Harvest several Models from a directory of external metadata files.
It is common for an organization to have a large number of external metadata files, but does not use an external metadata repository. Often, this organization would like to import the files into Talend Data Catalog in batch in an automated fashion. Talend Data Catalog has the ability to support this scenario with the help of a harvesting script.
In this case, the files are stored under a file directory which is accessible to the Talend Data Catalog application server. The script scans the directory and its subdirectories for files of the particular external metadata type and finds matching Models under a particular folder in Talend Data Catalog . The Talend Data Catalog repository folder and model structure will match the structure of files and their directories on the file system. When the necessary Model does not exist the script creates one and imports the file. When the content is present the script will re-import it if the file’s version has not been harvested yet.

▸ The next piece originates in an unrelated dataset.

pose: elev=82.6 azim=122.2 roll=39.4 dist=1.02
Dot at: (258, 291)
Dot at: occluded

One can schedule MM to run the script periodically. It should allow customers to place files under the directory and be assured that Talend Data Catalog will import them automatically. It will work for any single model file-based bridges.

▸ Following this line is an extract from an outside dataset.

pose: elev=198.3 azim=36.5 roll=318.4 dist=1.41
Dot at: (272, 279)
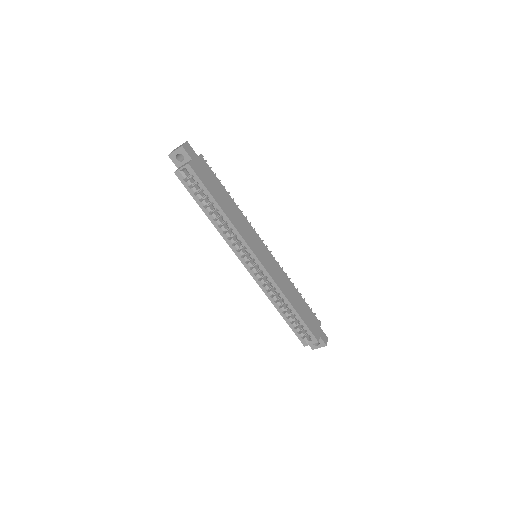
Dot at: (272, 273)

A special model named Settings must also be defined in order to control how the files will be imported (what source tool and what bridge parameters).
Ensure proper permissions
- Sign in as a user with at least the Metadata Managementcapability object role assignment on the Configuration you are in.
Create the configuration (as needed)
One may create, harvest and analyze metadata (models) from the MANAGE > Repository tree. However, generally it is best to create a configuration to work in (and to define the scope of analysis and search) and then go to MANAGE > Configuration and create and harvest there.
Create the Talend Data Catalog folder
- Go to the MANAGE > Repository
- Right click on a folder in the Repository Tree where you want to place the folder containing the results of the import and select New > Folder.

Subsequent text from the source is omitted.